6.6 Automatically Obtaining and Caching JSON Web Key Sets with NGINX Plus
Problem
You want NGINX Plus to automatically request the JSON Web Key Set (JWKS) from a provider and cache it.
Solution
Utilize a cache zone and the auth_jwt_key_request directive to automatically keep your key up to date:
proxy_cache_path /data/nginx/cache levels=1 keys_zone=foo:10m;
server {
# ...
location / {
auth_jwt "closed site";
auth_jwt_key_request /jwks_uri;
}
location = /jwks_uri {
internal;
proxy_cache foo;
proxy_pass https://idp.example.com/keys;
}
}
In this example, the auth_jwt_key_request directive instructs NGINX Plus to retrieve the JWKS from an internal subrequest.
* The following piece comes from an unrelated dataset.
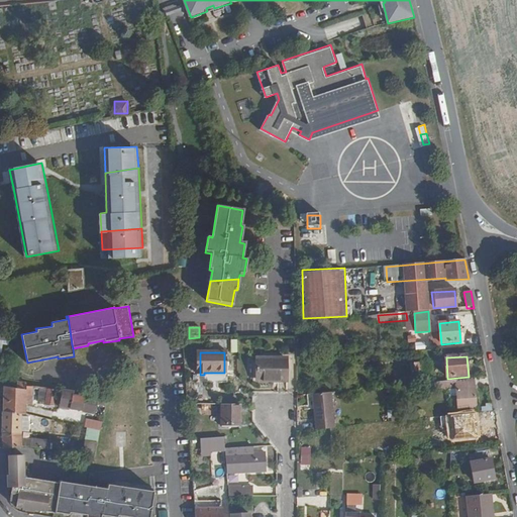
[(286,384),(286,360),(268,360),(268,357),(261,357),(261,360),(255,360),(254,381),(276,381),(276,383),(286,384)]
The subrequest is directed to /jwks_uri, which will proxy the request to a identity provider. The request is cached for a default of 10 minutes to limit overhead.
Discussion
In NGINX Plus R17, the auth_jwt_key_request directive was introduced. This feature enables the NGINX Plus server to dynamically update its JWKs when a request is made. A subrequest method is used to fetch the JWKs, which means the location that the directive points to must be local to the NGINX Plus server. In the example, the subrequest location was locked down to ensure that only internal NGINX Plus requests would be served. A cache was also used to ensure the JWKs retrieval request is only made as often as necessary, and does not overload the identity provider. The auth_jwt_key_request directive is valid in the http, server, location, and limit_except contexts.
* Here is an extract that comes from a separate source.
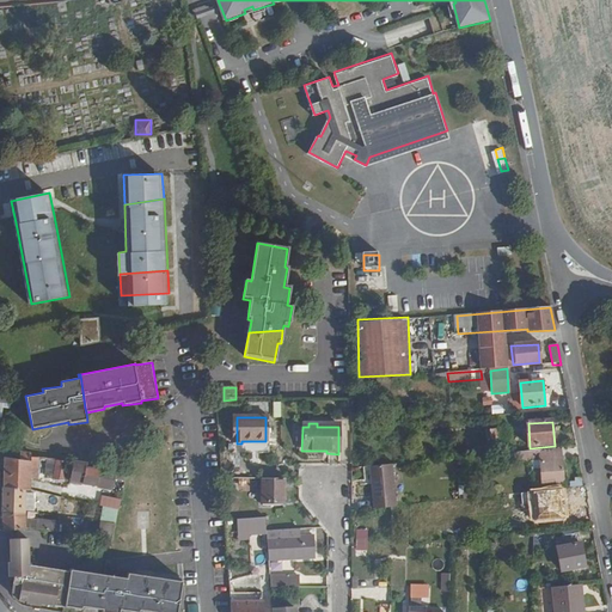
[(540,460),(539,451),(510,453),(512,463),(540,460)]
6.7 Authenticate Users via Existing OpenID Connect SSO with NGINX Plus
Solution
This solution consists of a number of configuration aspects and a bit of NGINScript code. The identity provider (IdP), must support OpenID Connect 1.0. NGINX Plus will act as a relaying party of your OIDC in an Authorization Code Flow.
NGINX Inc., maintains a public GitHub repository containing configuration and code as a reference implementation of OIDC integration with NGINX Plus. The following link to the repository has up-to-date instructions on how to set up the reference implementation with your own IdP.
Discussion
This solution simply linked to a reference implementation to ensure that you, the reader, have the most up-to-date solution. The reference provided configures NGINX Plus as a relaying party to an authorization code flow for OpenID Connect 1.0. When unauthenticated requests for protected resources are made to NGINX Plus in this configuration, NGINX Plus first redirects the request to the IdP. The IdP takes the client through its own login flow, and returns the client to NGINX Plus with an authentication code. NGINX Plus then communicates directly with the IdP to exchange the authentication code for a set of ID Tokens. These tokens are validated using JWTs, and stored in NGINX Plus’s key-value store. By using the key-value store, the tokens are made available to all NGINX Plus nodes in a highly available (HA) configuration. During this process, NGINX Plus generates a session cookie for the client that is used as the key to look up the token in the key-value store. The client is then served a redirect with the cookie to the initial requested resource. Subsequent requests are validated by using the cookie to look up the ID Token in NGINX Plus’s key-value store.
This capability enables integration with most major identity providers, including CA Single Sign‑On (formerly SiteMinder), ForgeRock OpenAM, Keycloak, Okta, OneLogin, and Ping Identity. OIDC as a standard is extremely relevant in authentication—the aforementioned identity providers are only a subset of the integrations that are possible.